Nele, o filósofo descreve a vida de alguns homens que, desde a infância, se encontram
aprisionados, acorrentados, numa caverna, de modo a não conseguirem se mover.

De costas para uma parede postada à entrada da caverna, desta só


veem suas paredes, nas quais se refletem imagens projetadas por uma fogueira que
atrás da parede permanece acesa. Por ali movimentam-se homens transportando
objetos, mas como a parede oculta o corpo desses homens, apenas os objetos que
transportam são projetados em sombras e vistos pelos prisioneiros.
Certo dia, um dos homens acorrentados consegue escapar e é
surpreendido por uma nova realidade. No entanto, tanto a luz da fogueira, quanto a
do sol no exterior da caverna agridem os seus olhos, já que nunca havia contemplado
a luz diretamente. Ele tem a opção de retornar para a caverna e manter-se ali como de
costume ou, por outro lado, pode se esforçar para se habituar à nova realidade.

Por outro lado, desejando permanecer fora, ainda tem por opção a de
retornar apenas para libertar seus companheiros, reportando a eles o que havia
descoberto fora da caverna. Entretanto, muito provavelmente, talvez eles não viessem
a acreditar em seu testemunho, já que para eles verdade e realidade se manifestam
apenas através de sua frágil percepção e limitada vivência na caverna.
Resumidamente, com o ‘Mito da Caverna’, Platão almejou revelar a
importância da educação e da contínua aquisição do conhecimento, sendo esses os
únicos instrumentos que permitem aos homens ficarem a par da realidade da vida que
se encontra sob as aparências, chegando mais próximo da verdade, servindo-se da
reflexão e do pensamento crítico.

O senso comum, que dispensa estudo e investigação, e muitas vezes


se baseia em superficialidades e “em ouvir dizer” é representado pelas impressões
aparentes vistas pelos homens através das sombras, ao passo que o conhecimento
científico, por sua vez, baseado em experimentações e comprovações, é representado
pela luz, que sendo muito forte, por vezes nos cega, desnorteia e nos amedronta.
Assim, tal como o prisioneiro liberto, nós também devemos tentar nos
libertar, através do estudo e da aquisição de conhecimento, mas lembrando que
poderemos ser confrontados pelas novas ideias apreendidas, diferentes perspectivas
encontradas e pelas experiências que nos possibilitem maior discernimento.
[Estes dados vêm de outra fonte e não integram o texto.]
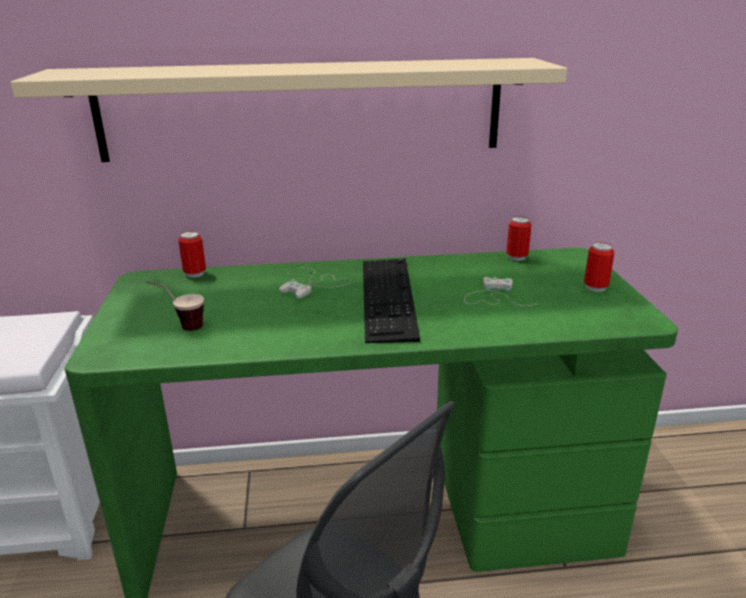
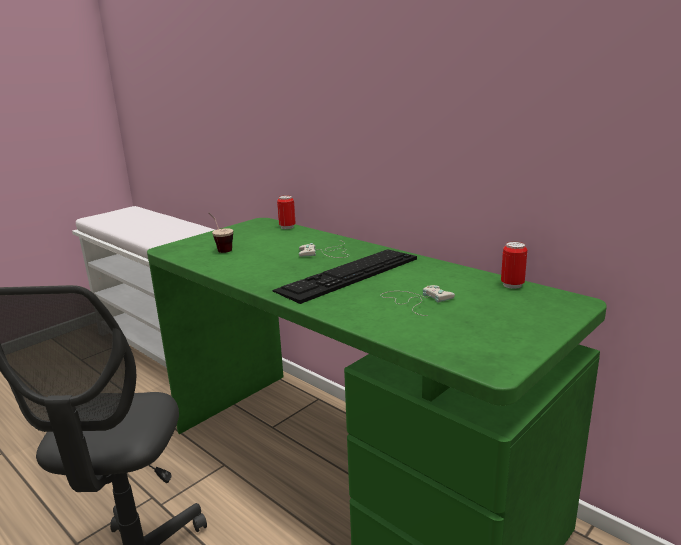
camera: 50 degrees right, 5 degrees down
(302, 109) = (364, 113): beige shelf -> none
(595, 287) = (520, 329): can -> none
O fato de passarmos a entender o que antes sequer percebíamos


mesmo que com mínima clareza, no entanto, poderá ser chocante, inibidor de que
continuemos a perseverar sempre, e cada vez mais, na busca de novos conhecimentos,
pelo simples receio de que aquilo com o que possamos nos deparar venha a abalar as
colunas que sustentam a nossa vida anterior.
É altamente relevante notar-se que as forças que controlam e
manipulam a sociedade tendem a nos moldar para aquilo que elas desejam de nós,
que se resume em somente aceitarmos como verdade factual, ideias, fatos e conceitos
que nos são oferecidos prontos, ‘mastigados e de bandeja’; sempre de modo difuso,
fácil de ser absorvido e diluído por muitos filtros. Isto é, somente aquilo que nos é
transmitido, de forma explícita e/ou implícita, pelos meios de comunicação, e agora
também pelas redes sociais. Tudo, sem maior questionamento, reflexão e investigação.
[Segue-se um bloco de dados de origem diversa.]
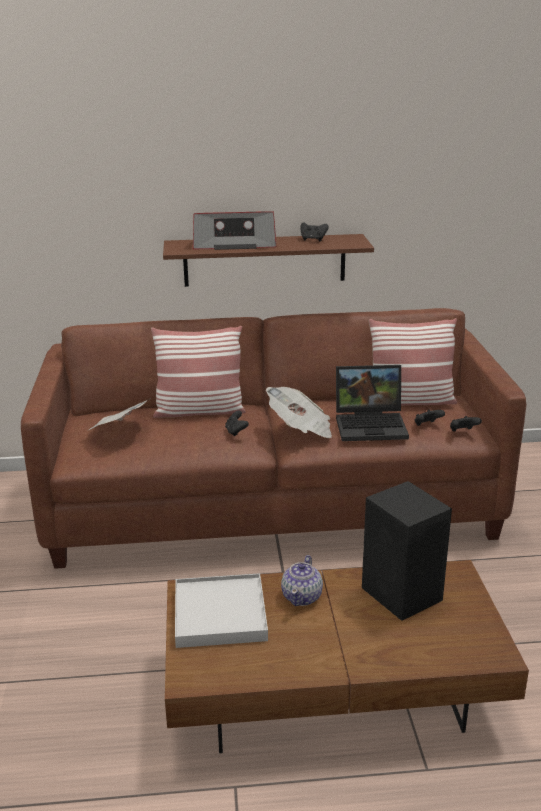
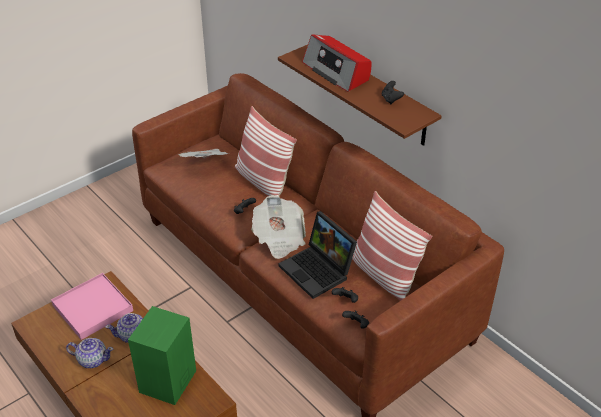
camera: 55 degrees right, 15 degrees up
(220, 614) = (92, 308): white tray -> pink tray
(313, 641) = (92, 360): none -> teapot
(403, 595) = (167, 382): black speaker -> green speaker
Por certo, já há milênios, Platão desejava mostrar a importância da


investigação e da profunda reflexão para que sejam encontrados meios de combate ao
sistema, que limita, como pode, ações progressistas e transcendentes de mudança.
Há, entretanto, na natureza humana, alguns aspectos perversos, que
nos mantém na zona de conforto e impedem de ver, não somente com os olhos, mas
principalmente com o nosso ser, por inteiro, consequentemente, nos impedindo de
evoluir enquanto espécie. Esta questão foi retratada com maestria por José Saramago
em seu ‘Ensaio sobre a cegueira’, publicado em 1995, no qual ele nos revela através de
uma imagem aterradora e ao mesmo tempo comovente de tempos sombrios, à beira
deste novo milênio, ‘a necessidade de termos olhos, quando os outros os perderam’,
nos incitando a parar, a fecharmos os olhos e então enxergarmos; recuperando a
lucidez, o afeto e a compaixão.

Saramago defende uma tese que ‘diante da pressão dos tempos, algo
se perdeu, algo que não tem nome; e essa coisa é a nossa essência, é o que somos’.

“Se podes olhar, vê. Se podes ver, repara”, diz ele de forma sucinta,
mas precisa e esclarecedora, pois a espécie humana vem, paulatinamente, se tornando
cega, aparentemente de forma inexplicável e em progressão geométrica. E esse
crescimento segue acumulando, cada vez mais, pessoas oprimidas intelectualmente,
que precisam se adaptar a uma vida em que nada mais é visível, é real, ou seja, se
constituindo na pior espécie de cegos que possa existir, que é a dos que não querem
ver, ou o ‘Homem Medíocre’ como bem descreveu José Inginieros em sua excepcional
obra de 1948, na qual, resumindo seu pensamento, ele diz: “No verdadeiro homem
medíocre, a cabeça é um simples adorno”.

Essa nova espécie, mais do que nunca, para não perecer, escravizada,
carece de líderes que os orientem e os libertem de seus grilhões existenciais.

E esses líderes quem seriam? Tais líderes são todos aqueles que,
tendo a oportunidade de escapar de sua caverna simbólica, o fazem. Com esforço e
perseverança o fazem; aprendem, refletem, crescem e, mais do simplesmente isso,
estendem suas mãos aos que necessitam de auxílio para enxergar, para que deixem de
se constituir numa espécie de escravos e aleijados modernos.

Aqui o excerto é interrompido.